Flowers - and grommets - burst out all over June

After I posted last night matters got interesting on the deck.

We were visited several times by a brushie person.
When it arrives on site it lands with a heavy thump  which contraindicates peaceful sleep.  I understand why a number of folk in Canberra are offering visiting rights to the Turner Powerful Owl.  On the night in question it took the hint and did not (re)appear after I arrived in Lalaland

The moths last night were bigger.  This is a swift moth - I believe Oxycampus dirempa.
Here is a close up of its head and antennae.
So after a good nights kip, I noticed cloud was about which suggested sunrise could be spiffy.  Indeed it was.

I reckon the sunrises over the Inlet are definitely one of the major attractions of the area.

My garden images were from a little further up the road today.  Both cultivars of Grevillea.

Birding got off to a semi-good start when Frances saw an Azure Kingfisher very early in our dog walk.  I say "semi-good" as I missed out.  Then about 500m further along I saw another, and then about 1500 further yet another!  Woo-hoo!!  Unfortunately they didn't make it to Bird-of-the-day since walking in the heath (see below) I saw my second ever Southern Emuwren.

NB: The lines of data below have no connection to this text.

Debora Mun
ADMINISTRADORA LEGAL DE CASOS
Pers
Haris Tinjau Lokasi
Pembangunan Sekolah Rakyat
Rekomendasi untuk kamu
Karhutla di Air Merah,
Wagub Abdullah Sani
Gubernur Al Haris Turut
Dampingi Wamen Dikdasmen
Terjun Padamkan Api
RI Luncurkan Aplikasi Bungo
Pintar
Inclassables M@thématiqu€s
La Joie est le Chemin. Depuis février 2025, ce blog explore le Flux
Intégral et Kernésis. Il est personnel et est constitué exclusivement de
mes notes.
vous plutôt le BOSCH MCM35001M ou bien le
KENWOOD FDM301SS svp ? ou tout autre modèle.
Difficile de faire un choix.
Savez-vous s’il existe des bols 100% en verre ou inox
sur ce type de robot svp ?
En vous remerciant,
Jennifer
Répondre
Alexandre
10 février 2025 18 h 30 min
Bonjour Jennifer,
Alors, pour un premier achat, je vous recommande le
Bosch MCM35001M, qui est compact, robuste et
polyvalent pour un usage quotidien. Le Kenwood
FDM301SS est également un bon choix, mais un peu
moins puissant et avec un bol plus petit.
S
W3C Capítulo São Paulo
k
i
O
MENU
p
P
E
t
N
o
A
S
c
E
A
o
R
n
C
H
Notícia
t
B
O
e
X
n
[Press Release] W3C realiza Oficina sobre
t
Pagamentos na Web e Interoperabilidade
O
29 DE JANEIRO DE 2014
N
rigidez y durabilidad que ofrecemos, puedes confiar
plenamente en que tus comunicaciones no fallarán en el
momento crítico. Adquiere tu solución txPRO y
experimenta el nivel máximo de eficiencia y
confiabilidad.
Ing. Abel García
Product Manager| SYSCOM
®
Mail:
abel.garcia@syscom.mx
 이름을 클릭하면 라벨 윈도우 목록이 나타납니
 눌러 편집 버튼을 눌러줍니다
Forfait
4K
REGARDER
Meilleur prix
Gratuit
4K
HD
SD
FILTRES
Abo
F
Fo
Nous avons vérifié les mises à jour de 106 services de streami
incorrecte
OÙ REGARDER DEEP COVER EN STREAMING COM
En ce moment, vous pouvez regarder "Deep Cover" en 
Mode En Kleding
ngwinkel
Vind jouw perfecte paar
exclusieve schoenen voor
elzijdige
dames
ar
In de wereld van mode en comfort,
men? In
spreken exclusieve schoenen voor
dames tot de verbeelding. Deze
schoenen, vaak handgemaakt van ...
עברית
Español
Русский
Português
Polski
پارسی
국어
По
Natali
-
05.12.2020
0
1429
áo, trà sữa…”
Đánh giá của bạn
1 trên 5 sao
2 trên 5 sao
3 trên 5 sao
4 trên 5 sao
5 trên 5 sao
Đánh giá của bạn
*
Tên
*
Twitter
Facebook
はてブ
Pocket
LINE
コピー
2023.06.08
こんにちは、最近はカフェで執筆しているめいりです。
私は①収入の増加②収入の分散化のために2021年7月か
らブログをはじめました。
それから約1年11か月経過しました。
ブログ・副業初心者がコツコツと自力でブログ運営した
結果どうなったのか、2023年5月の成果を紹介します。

At a more prosaic level New Holland Honeyeaters  ...
.. and Red Wattlebirds are quite amusing species.
This is the aftermath of a habitat reduction burn on Genoa Road.
On the far side of that road the heath was absolutely splendid.  This was the best example of Epacris impressa flowering I can recall seeing anywhere.
Here is the red form ...
.. and here is some white.
Note the condensation on the top florets.  The track we were walking on had some very soggy bits (so we ended with a soggy doggy as herself likes wading through puddles) which was surprising as it was pure sand.

Another flower, possibly Scaevola sp.  More condensation droplets.
A couple of outbreaks of fungus from the dog-walk.
An interesting spider web (have I mentioned water droplets already?)
Later in the day we visited the tip.  The metal and white goods drop off is adjacent to ...
... the green waste area which was my focus.
After that we swung by Bastion Point to see what shorebirds were around.  Very few was the answer: a couple of Pied Oystercatchers and a dozen Masked Lapwings were all.  There were a lot (~500) of Crested Terns and these two pelicans.
 I hope they gave the tandem a good wash-down afterwards!

As the surf was no more than 0.5m high it wasn't challenging.  However a bunch of grommets seemed to be having fun.